**ACTIVITY LIST**
• A. In the article on the internet and mental health, what term do mental health professionals use for internet addiction?
• B. Summarize the article on the internet and mental health in two sentences.
• C. Reproduce word for word the part of the article on the internet and mental health from "These days, access" to "happier using it.".

Can The Internet Affect Your Mental Health?

The impact of using the internet has shown mixed results. People with regular access to the internet have tested happier than those without it, yet internet addiction is now recognized by the mental health community as a very real problem.

This Mental Health Guide fills in the details on how the internet can affect your mental health.

Why Using the Internet Makes You Happy

These days, access to the internet is viewed as a basic necessity. People go online for news, weather forecasts, social interaction, financial information, pleasure reading, shopping, travel research and much more. When people who have become accustomed to using the internet are cut off from it, the results include anger, frustration and a sense of being disconnected. This is an important reason why access to the Web makes some people happy. Adults who have never used the internet test at happiness levels consistent with those who feel happier using it.

Internet Use Disorder

The term mental health professionals are using for internet addiction is Internet Use Disorder (IUD), and there is a push to have it included in the next edition of the Diagnostic and Statistical Manual of Mental Health Disorders. The hallmarks of IUD are consistent with similar disorders – the individual chooses the internet over face to face relationships, the person can’t stop the behavior and it takes up increasingly more of their attention. They develop sleep disorders and it begins to affect relationships and work. Online gaming, pornography and social networking are among the causes of IUD.

Other Potential Effects on Mental Health

For those who don’t self-limit their use of the internet, it may affect them in other negative ways. Reading too many new stories about tragedies can cause despair and lead to anxiety disorders. Reading chat boards where faceless people spew vitriol can cause irritation and anger. Missing sleep due to internet use can lead to depression, irritability, relationship problems and a loss of mental focus.

Surfing the Web with Wisdom

Maintaining control over the time you spend online and what you do while on the internet is the key to benefiting from it without the negative side effects. If the coarse nature of the debate on political or social sites makes you angry, then quit reading or dialoguing. That same principle applies to any type of site you regularly visit. If you feel worse after being there, it’s not good for your mental health.

The internet is a reflection of society as a whole. What you choose to participate in will determine whether the internet is a help or hindrance to having good mental health. If you believe you may have IUD/internet addiction, then consider talking with a mental health professional about your concerns.

**DATA TO EXAMINE**
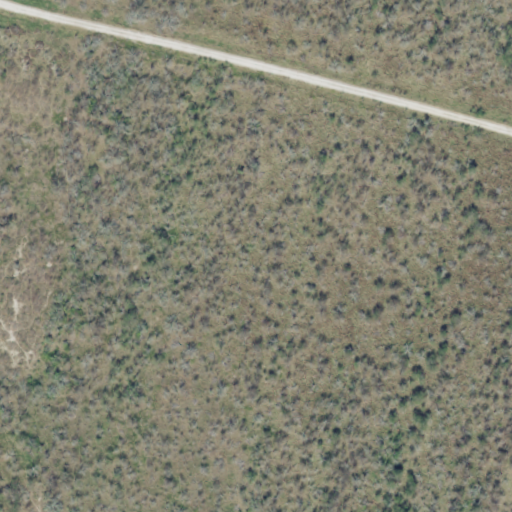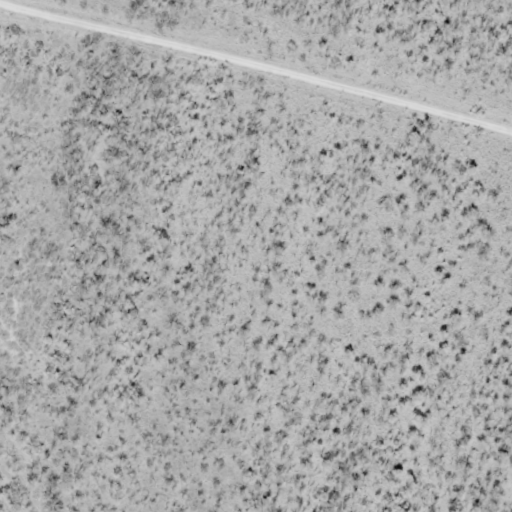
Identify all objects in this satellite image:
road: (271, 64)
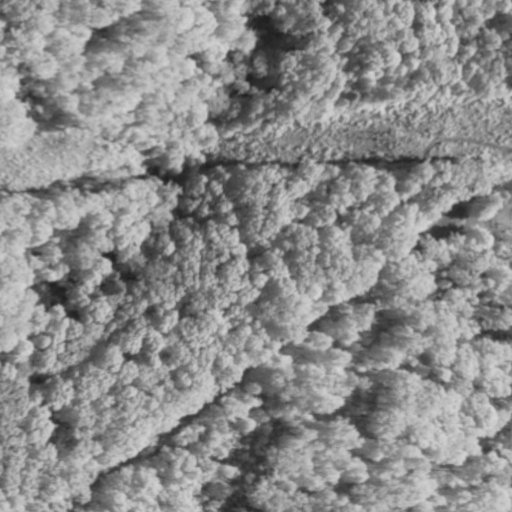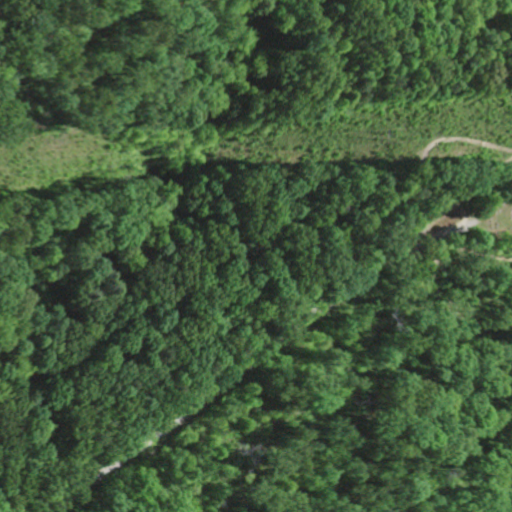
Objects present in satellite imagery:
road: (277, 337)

...

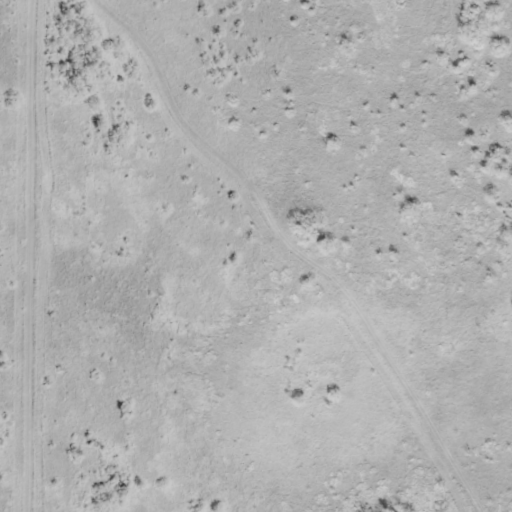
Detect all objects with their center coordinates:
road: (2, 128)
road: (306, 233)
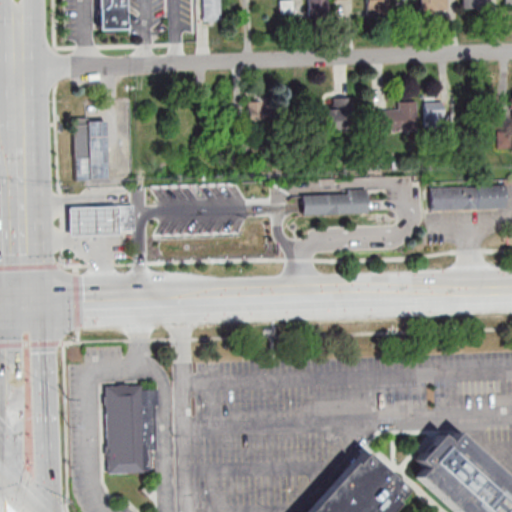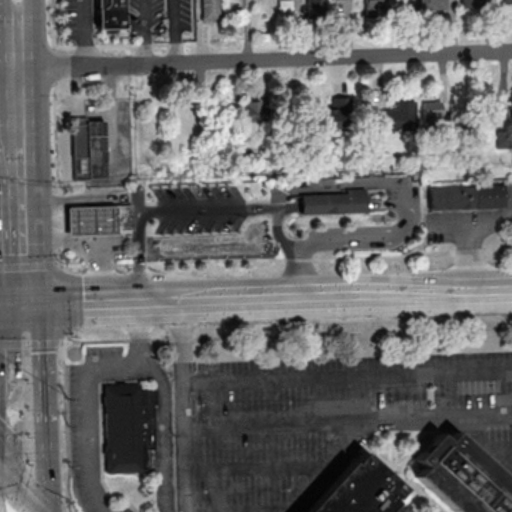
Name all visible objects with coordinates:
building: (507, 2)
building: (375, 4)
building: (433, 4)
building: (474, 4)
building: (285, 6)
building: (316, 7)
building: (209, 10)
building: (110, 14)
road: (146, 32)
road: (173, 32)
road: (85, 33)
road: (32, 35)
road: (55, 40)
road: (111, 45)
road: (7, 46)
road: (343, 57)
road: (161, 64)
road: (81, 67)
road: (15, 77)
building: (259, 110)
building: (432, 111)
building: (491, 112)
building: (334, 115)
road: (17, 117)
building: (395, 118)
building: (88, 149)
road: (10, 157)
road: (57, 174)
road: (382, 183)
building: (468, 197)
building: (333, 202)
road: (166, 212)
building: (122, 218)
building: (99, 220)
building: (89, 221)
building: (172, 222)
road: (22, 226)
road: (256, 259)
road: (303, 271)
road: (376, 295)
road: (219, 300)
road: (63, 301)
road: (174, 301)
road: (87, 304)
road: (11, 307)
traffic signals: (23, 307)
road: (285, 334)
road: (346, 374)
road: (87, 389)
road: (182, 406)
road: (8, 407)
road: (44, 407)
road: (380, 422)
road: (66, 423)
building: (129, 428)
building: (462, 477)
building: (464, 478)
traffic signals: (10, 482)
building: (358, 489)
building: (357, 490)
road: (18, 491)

---

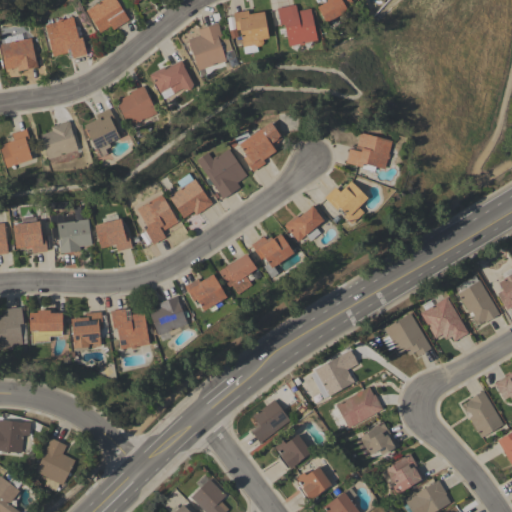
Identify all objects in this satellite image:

**SET OF ANSWERS**
• A. Internet Use Disorder (IUD).

• B. Internet use has shown mixed effects on mental health: people with regular access have tested happier than those without it, but internet addiction, called Internet Use Disorder, is recognized as a real problem, and overuse can also lead to anxiety, anger and sleep loss. Controlling how much time you spend online and what you do there is the key to benefiting from the internet without the negative side effects, and people who think they may have the disorder should consider talking with a mental health professional.

• C.
These days, access to the internet is viewed as a basic necessity. People go online for news, weather forecasts, social interaction, financial information, pleasure reading, shopping, travel research and much more. When people who have become accustomed to using the internet are cut off from it, the results include anger, frustration and a sense of being disconnected. This is an important reason why access to the Web makes some people happy. Adults who have never used the internet test at happiness levels consistent with those who feel happier using it.